* Supplied passage:
┄┄┄┄┄┄┄┄┄┄┄┄┄┄┄┄┄┄┄┄
As a rule of thumb, the smaller business is, the more it is vulnerable to all kinds of trouble that can hit the market. And the coffee market isn't an exception. According to Fairtrade data, 80% of coffee in the world is made by 25 million small farmers. Despite that, all of them are vulnerable to economic difficulties that happen because of the instability of the global coffee price (known as the C price).

This price is shaped by international supply and demand and is also hardly influenced by the approximate future price of coffee-based financial derivatives. Simply put, that system is pretty complex. 

How does it affect small farmers exactly? And what all of this does have to do with specialty coffee?

How C price affect coffee farmers?

The C price often serves as a reference for price negotiations with farmers. In Columbia, for example, the FNC (National Coffee Growers’ Federation) buys all the coffee brought to it according to the C price. The vast majority of other buyers setting the price at some amount or percentage above the FNC's price for parchment coffee.
┄┄┄┄┄┄┄┄┄┄┄┄┄┄┄┄┄┄┄┄
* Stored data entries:
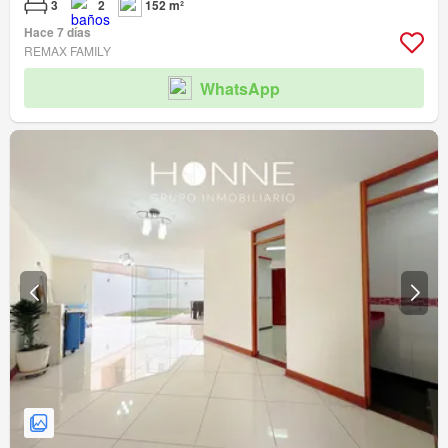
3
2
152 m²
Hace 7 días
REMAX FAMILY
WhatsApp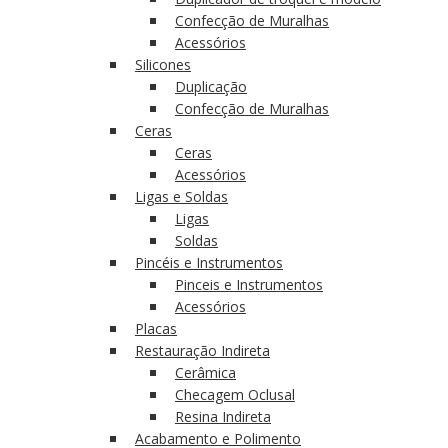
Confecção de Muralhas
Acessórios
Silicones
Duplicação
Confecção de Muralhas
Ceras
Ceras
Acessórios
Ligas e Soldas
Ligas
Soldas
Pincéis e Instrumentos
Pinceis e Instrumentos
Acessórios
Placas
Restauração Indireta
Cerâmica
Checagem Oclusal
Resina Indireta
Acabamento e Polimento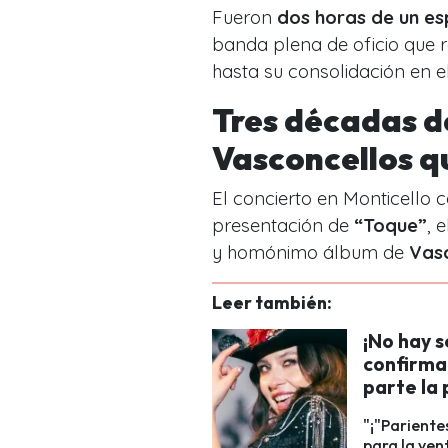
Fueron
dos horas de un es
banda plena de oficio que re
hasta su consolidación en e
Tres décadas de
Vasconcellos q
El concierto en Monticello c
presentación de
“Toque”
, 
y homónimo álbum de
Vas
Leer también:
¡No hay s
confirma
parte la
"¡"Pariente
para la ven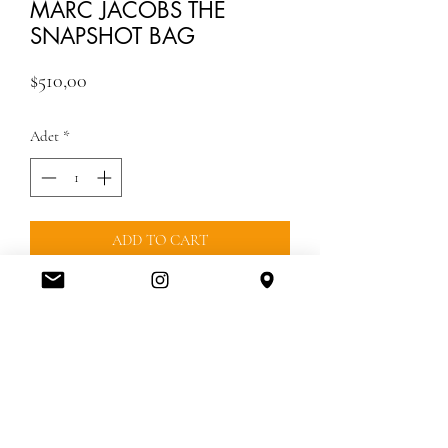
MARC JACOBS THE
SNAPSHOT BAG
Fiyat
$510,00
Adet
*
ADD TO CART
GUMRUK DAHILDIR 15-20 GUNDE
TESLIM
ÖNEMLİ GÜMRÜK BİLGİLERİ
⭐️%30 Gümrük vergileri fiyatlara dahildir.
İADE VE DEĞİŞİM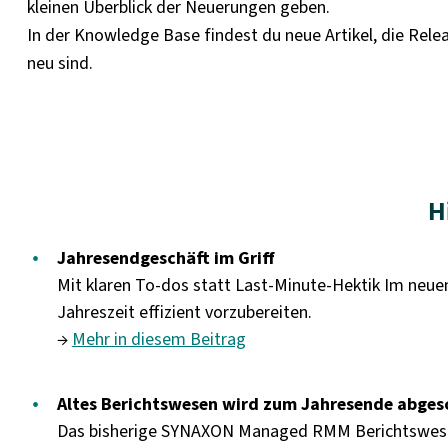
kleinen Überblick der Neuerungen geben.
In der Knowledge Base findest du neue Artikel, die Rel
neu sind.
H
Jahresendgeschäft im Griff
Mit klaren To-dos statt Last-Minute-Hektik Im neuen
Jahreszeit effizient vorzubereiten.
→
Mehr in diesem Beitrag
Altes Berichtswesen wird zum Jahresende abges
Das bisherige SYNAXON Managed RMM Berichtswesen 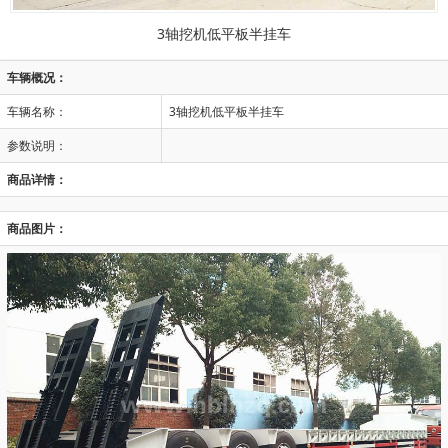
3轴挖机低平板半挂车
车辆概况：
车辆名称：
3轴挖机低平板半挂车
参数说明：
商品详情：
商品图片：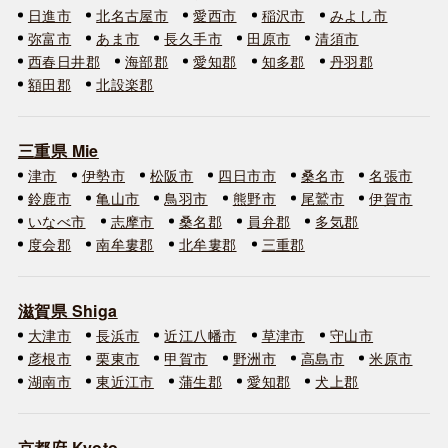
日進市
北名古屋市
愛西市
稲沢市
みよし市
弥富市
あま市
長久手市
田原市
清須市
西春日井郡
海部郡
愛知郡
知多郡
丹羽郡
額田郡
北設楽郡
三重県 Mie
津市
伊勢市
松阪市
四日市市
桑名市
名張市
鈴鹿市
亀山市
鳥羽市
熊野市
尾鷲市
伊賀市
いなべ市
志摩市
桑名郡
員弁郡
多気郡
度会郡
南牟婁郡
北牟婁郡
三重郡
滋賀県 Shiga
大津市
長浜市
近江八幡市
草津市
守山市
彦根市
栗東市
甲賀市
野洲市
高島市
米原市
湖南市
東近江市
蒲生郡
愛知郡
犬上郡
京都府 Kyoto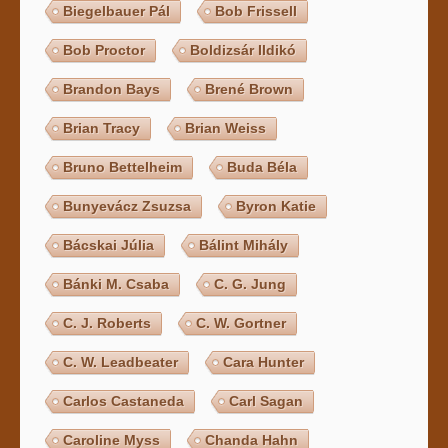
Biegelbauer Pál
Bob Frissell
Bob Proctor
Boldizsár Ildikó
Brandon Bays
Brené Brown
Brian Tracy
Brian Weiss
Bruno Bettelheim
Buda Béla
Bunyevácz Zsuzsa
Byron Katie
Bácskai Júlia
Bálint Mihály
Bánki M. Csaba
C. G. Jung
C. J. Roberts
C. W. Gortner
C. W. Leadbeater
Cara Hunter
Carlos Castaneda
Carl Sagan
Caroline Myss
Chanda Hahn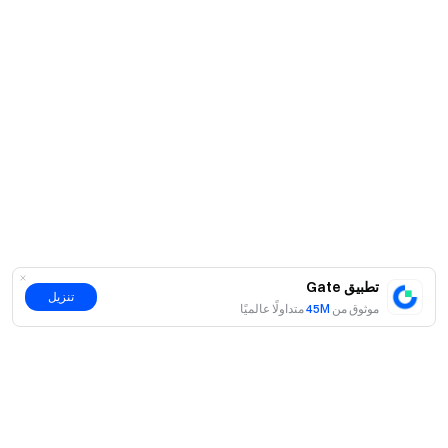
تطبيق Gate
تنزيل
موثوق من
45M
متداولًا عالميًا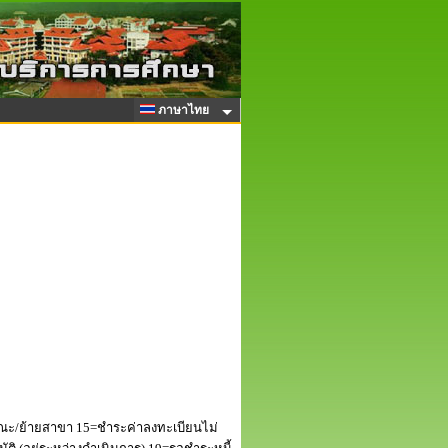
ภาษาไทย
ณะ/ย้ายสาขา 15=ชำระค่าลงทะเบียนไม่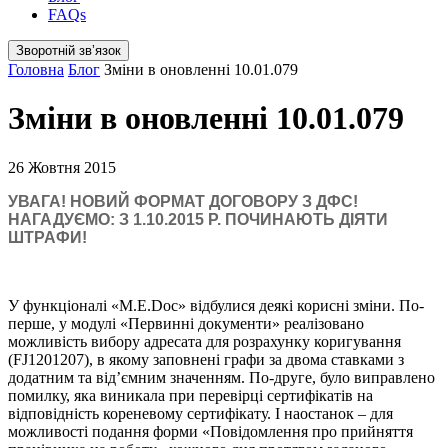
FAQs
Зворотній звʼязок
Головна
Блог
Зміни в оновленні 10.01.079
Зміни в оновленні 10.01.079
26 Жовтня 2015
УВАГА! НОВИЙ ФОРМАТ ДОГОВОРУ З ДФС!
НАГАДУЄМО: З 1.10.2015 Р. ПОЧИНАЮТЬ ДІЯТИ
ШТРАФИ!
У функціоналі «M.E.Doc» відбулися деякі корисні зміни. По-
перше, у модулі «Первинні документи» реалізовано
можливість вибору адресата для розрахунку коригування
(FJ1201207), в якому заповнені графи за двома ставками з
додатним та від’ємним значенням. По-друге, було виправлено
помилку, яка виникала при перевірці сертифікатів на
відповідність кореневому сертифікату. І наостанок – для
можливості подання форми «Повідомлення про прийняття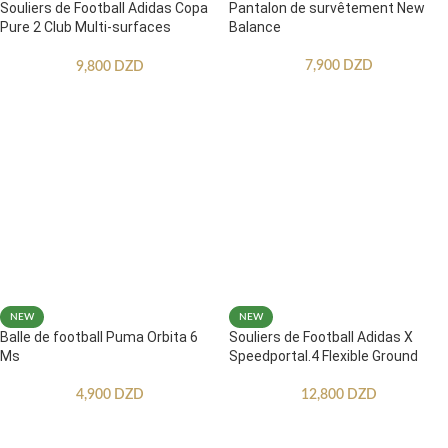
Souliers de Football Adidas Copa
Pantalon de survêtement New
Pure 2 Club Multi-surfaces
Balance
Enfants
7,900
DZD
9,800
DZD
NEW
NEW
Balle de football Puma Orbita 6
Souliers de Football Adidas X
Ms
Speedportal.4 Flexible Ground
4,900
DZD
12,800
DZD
┄┄┄┄┄┄┄┄┄┄┄┄┄┄┄┄┄┄┄┄
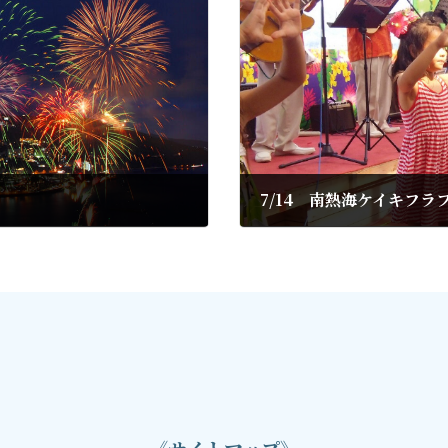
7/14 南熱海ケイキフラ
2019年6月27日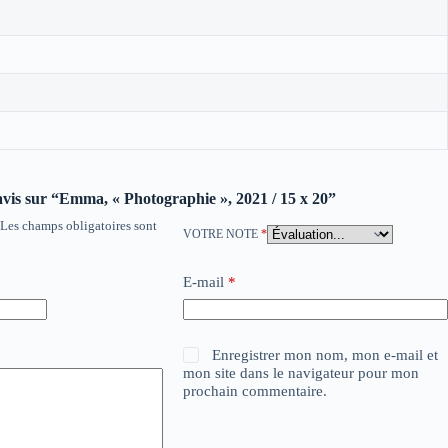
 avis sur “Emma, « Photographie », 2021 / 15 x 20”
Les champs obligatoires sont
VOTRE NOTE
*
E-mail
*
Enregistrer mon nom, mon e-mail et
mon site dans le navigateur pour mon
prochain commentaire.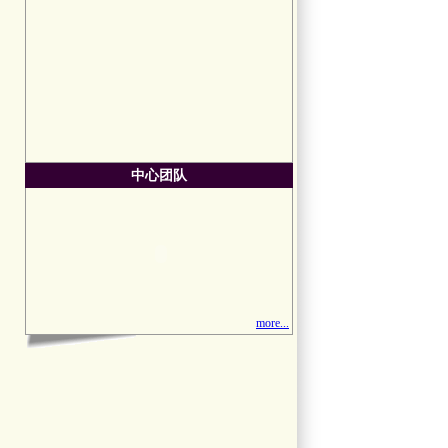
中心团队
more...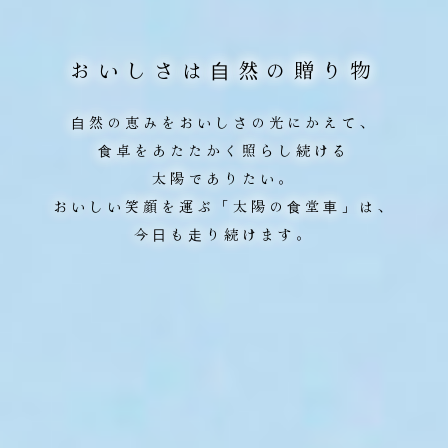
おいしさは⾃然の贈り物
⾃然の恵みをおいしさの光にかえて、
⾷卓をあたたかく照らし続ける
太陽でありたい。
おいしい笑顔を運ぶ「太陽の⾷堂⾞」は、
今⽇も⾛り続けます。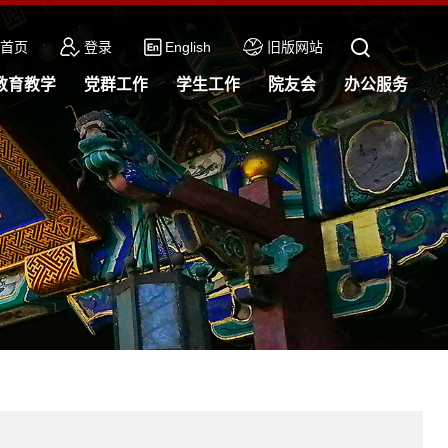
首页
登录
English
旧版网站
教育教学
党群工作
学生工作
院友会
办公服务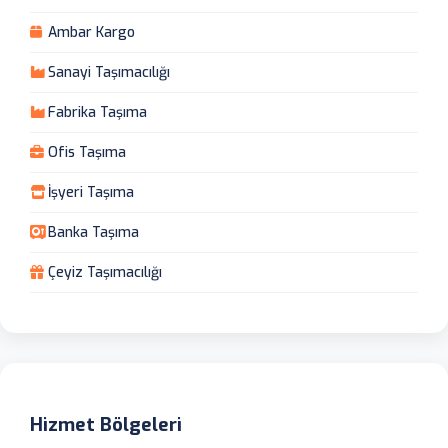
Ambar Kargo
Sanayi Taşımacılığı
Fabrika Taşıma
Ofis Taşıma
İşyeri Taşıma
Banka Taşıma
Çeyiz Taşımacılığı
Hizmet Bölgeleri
┄┄┄┄┄┄┄┄┄┄┄┄┄┄┄┄┄┄┄┄
* Work to complete: Repeat word for word the part of the passage on coffee prices and small farmers starting at "The C price often" and ending at "for parchment coffee.".

* Completed exercise:
The C price often serves as a reference for price negotiations with farmers. In Columbia, for example, the FNC (National Coffee Growers’ Federation) buys all the coffee brought to it according to the C price. The vast majority of other buyers setting the price at some amount or percentage above the FNC's price for parchment coffee.